Transcribe all the material exactly. Leave every line as it is.
————————
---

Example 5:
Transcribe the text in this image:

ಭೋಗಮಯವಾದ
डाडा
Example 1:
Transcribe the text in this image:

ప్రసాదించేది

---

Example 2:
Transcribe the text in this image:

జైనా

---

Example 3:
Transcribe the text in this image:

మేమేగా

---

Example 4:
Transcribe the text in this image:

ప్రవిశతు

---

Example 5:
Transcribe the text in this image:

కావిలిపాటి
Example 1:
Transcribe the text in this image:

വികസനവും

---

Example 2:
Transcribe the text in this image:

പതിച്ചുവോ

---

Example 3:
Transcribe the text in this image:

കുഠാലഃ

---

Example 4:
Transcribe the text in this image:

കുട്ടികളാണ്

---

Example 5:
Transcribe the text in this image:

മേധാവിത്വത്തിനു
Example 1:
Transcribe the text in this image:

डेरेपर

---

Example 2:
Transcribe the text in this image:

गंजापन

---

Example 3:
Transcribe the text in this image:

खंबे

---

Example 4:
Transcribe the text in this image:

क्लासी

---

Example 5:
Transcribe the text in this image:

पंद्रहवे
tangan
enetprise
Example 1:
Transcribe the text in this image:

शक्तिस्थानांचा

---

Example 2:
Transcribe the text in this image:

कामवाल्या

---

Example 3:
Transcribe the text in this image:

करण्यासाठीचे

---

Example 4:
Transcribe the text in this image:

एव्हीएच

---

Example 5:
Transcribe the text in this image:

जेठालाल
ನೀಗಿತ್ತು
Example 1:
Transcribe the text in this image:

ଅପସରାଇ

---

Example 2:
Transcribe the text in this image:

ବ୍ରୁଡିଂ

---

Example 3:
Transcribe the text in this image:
————————
◆ RESPONSE TO THIS EXERCISE
---

Example 5:
Transcribe the text in this image:

ಭೋಗಮಯವಾದ
डाडा
Example 1:
Transcribe the text in this image:

ప్రసాదించేది

---

Example 2:
Transcribe the text in this image:

జైనా

---

Example 3:
Transcribe the text in this image:

మేమేగా

---

Example 4:
Transcribe the text in this image:

ప్రవిశతు

---

Example 5:
Transcribe the text in this image:

కావిలిపాటి
Example 1:
Transcribe the text in this image:

വികസനവും

---

Example 2:
Transcribe the text in this image:

പതിച്ചുവോ

---

Example 3:
Transcribe the text in this image:

കുഠാലഃ

---

Example 4:
Transcribe the text in this image:

കുട്ടികളാണ്

---

Example 5:
Transcribe the text in this image:

മേധാവിത്വത്തിനു
Example 1:
Transcribe the text in this image:

डेरेपर

---

Example 2:
Transcribe the text in this image:

गंजापन

---

Example 3:
Transcribe the text in this image:

खंबे

---

Example 4:
Transcribe the text in this image:

क्लासी

---

Example 5:
Transcribe the text in this image:

पंद्रहवे
tangan
enetprise
Example 1:
Transcribe the text in this image:

शक्तिस्थानांचा

---

Example 2:
Transcribe the text in this image:

कामवाल्या

---

Example 3:
Transcribe the text in this image:

करण्यासाठीचे

---

Example 4:
Transcribe the text in this image:

एव्हीएच

---

Example 5:
Transcribe the text in this image:

जेठालाल
ನೀಗಿತ್ತು
Example 1:
Transcribe the text in this image:

ଅପସରାଇ

---

Example 2:
Transcribe the text in this image:

ବ୍ରୁଡିଂ

---

Example 3:
Transcribe the text in this image:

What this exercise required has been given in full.